[Records shown]
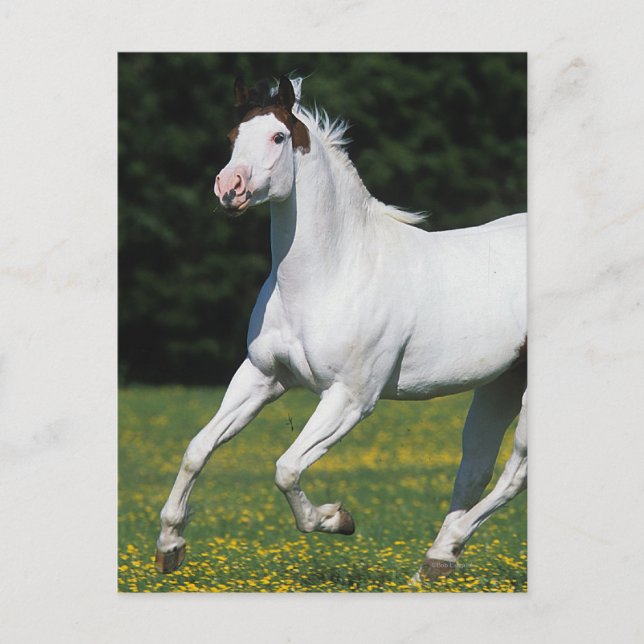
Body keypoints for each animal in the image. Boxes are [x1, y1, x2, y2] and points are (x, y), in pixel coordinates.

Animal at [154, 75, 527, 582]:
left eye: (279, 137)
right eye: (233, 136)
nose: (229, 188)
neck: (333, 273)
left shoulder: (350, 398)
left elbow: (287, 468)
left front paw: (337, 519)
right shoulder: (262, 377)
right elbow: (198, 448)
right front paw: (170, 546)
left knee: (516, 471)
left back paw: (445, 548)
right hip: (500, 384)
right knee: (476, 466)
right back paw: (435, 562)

...

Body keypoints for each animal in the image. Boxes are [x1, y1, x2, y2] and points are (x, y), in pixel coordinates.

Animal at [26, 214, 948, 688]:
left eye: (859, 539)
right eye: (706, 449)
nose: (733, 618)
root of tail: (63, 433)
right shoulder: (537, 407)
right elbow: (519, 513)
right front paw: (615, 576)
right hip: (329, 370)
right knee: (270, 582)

--

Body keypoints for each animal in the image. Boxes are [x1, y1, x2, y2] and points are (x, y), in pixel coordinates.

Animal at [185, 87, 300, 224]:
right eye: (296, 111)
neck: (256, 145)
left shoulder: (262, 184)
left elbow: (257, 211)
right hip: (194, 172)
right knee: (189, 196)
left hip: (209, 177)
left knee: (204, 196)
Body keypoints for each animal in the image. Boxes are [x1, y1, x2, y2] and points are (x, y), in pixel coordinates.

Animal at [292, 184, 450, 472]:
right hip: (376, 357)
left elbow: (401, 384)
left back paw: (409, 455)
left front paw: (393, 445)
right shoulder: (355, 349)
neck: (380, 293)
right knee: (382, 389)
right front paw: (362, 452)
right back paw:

[What you have to do]
Above are the records. Copy the lines beginning at the one that has "right elbow: (519, 513)" and ending with the one that has "right knee: (270, 582)", unchanged.

[Task solution]
right elbow: (519, 513)
right front paw: (615, 576)
right hip: (329, 370)
right knee: (270, 582)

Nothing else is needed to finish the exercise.